■ Alıntı

○ ○ ○

Karayalçın, Tunca Bengin'in sorularını şöyle yanıt verdi:

"Ecevit solda birlikteliğe inanmıyordu"

Sizin SHP Genel Başkanlığınız döneminde 1994’te İstanbul Büyükşehir Belediye Başkan adayı olan Livaneli kaybetme nedenini DSP ve CHP’nin kendisiyle uğraşması olarak gösteriyor? 

“Aynı şey Ankara için de geçerli. Ankara’da da Korel Göymen SHP’nin adayıydı, rahmetli Ali Dinçer de CHP’nin adayıydı. Hiç unutmuyorum; Korel Göymen 380 bin, Ali Dinçer de 31-32 bin oy almıştı. Ve seçim 1200 oy farkıyla yanlış hatırlamıyorsam kaybedilmişti. Korel Göymen 601 oy daha alabilmiş olsaydı belediye başkanı olacaktı. Yani sadece İstanbul için değil, Ankara için de geçerli. Sadece o tarihte değil, daha sonrası için de geçerli. Ben 1999 seçimlerinde Ankara Büyükşehir Belediye Başkanlığı için CHP’nin adayıydım. DSP de rahmetli Doğan Taşdelen’i aday çıkartmıştı ve yine bir büyük bölünme yaşanmıştı. Yani bu İstanbul seçimlerini, Ankara seçimlerini aşan çok ciddi sorunlar yaratmıştı. Bizim sosyal demokratlar olarak 1990’larda, hatta 80’lerde Türkiye siyasetinden istediğimiz sonuçları alamamamız, etkisizleşmemiz bundan, bu bölünmüşlükten kaynaklanıyordu. Yalnızca İstanbul özelinde değerlendirilemez yani. Her yerde yaşadık zaten bunu dikkate alarak da CHP-SHP birleşmesini 1995 yılında sağladık. Ama DSP ile sağlayamadık. Rahmetli Bülent Ecevit solda birlikteliğe inanmıyordu”

Ne düşünüyordu?

○ ○ ○

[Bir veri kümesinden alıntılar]

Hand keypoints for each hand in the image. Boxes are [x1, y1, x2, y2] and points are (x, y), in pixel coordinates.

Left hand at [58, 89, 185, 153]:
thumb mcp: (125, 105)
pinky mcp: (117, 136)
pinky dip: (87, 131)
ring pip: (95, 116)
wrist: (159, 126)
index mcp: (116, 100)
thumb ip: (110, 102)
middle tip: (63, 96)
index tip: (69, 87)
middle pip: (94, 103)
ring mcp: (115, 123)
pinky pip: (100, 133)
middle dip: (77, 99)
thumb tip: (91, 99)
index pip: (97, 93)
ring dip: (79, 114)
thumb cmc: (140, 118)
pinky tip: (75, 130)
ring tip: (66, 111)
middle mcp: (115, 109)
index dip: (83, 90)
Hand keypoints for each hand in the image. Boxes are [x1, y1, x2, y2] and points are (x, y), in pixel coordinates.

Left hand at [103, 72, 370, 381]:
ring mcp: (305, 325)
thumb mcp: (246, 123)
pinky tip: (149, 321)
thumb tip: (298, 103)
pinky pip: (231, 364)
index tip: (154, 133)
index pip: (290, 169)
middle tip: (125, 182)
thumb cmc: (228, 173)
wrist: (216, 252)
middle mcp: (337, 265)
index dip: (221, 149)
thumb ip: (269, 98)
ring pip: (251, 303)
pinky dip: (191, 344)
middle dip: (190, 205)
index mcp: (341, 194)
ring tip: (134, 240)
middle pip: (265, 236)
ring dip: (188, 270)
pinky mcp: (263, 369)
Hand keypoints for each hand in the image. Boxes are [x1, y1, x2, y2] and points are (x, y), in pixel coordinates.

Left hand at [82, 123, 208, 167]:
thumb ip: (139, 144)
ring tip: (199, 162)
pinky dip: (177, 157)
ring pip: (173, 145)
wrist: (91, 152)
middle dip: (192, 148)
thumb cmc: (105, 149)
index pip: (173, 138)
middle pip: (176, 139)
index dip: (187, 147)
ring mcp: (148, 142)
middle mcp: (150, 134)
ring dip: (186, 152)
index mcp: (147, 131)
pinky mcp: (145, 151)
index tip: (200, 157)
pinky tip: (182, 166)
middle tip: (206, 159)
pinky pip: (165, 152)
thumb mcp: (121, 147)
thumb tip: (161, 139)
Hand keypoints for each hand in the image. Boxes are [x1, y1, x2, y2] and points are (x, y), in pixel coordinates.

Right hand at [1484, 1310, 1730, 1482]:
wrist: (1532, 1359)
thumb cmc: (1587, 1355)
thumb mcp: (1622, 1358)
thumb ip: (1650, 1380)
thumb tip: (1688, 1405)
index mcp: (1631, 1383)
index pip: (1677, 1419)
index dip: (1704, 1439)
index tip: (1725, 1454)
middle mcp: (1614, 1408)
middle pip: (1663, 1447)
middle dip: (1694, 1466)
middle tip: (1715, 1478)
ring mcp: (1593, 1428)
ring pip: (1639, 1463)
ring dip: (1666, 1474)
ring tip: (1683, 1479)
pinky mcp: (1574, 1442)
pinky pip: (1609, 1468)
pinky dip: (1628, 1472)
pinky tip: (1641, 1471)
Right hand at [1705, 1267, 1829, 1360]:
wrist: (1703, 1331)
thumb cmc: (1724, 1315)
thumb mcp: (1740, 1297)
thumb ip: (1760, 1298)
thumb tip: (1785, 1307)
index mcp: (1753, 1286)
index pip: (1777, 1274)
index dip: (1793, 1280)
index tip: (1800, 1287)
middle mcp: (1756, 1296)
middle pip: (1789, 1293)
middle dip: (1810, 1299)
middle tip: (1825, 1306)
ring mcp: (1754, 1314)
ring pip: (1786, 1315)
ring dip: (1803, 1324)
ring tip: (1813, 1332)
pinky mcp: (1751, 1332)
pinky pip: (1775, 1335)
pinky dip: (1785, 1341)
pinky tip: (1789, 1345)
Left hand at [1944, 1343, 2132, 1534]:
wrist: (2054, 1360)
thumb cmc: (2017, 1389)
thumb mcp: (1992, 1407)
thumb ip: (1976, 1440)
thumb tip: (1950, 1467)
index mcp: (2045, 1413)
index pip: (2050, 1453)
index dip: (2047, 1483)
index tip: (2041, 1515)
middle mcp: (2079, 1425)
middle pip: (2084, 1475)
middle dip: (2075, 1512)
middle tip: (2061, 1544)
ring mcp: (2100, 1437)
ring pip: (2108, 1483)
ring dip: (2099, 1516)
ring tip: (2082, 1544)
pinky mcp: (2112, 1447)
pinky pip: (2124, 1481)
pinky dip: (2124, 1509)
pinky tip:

○ ○ ○

■ Yapılacak iş
Karayalçın söyleşisini, son soruyu izleyen bölümden başlayarak yazmayı sürdürün.

■ Çıktı
“1993 Eylül’ünde Genel Başkan seçildikten sonra Devlet Bakanı ve Başbakan Yardımcısı olarak hükümetteydim. Sayın Mustafa Timisi ile birlikte Bülent Ecevit’i ziyarete gittik. Üç partinin birleşmesini ve Bülent Ecevit’in bunun başına gelmesini arzuluyordum. Bunun için de her türlü özveride bulunmaya hazırdım ama Sayın Ecevit şöyle düşünüyordu:

“Partiler kendi çabalarıyla Meclis’e gelsinler, seçim aşamasında bir birlik olmasın ama Meclis’te birlikte bir hükümet kurulur”
Sosyal demokratlar Meclis’te bir araya gelirler, birlikte davranırlar gibi bir düşüncesi vardı Bülent Ecevit’in. O nedenle, 1995’te CHP ve SHP arasında sağlanan birliktelik DSP’yi kapsayamadı maalesef.

CHP'nin 9 Eylül 1992'de düzenlenen 25. Olağan Kurultayında Genel Başkan seçilen Deniz Baykal, Hikmet Çetin ve Murat Karayalçın yan yana / Fotoğraf: AA

‘‘Ecevit, artık çok geç dedi’’

Ecevit’in sözlerinde pişmanlık var mıydı?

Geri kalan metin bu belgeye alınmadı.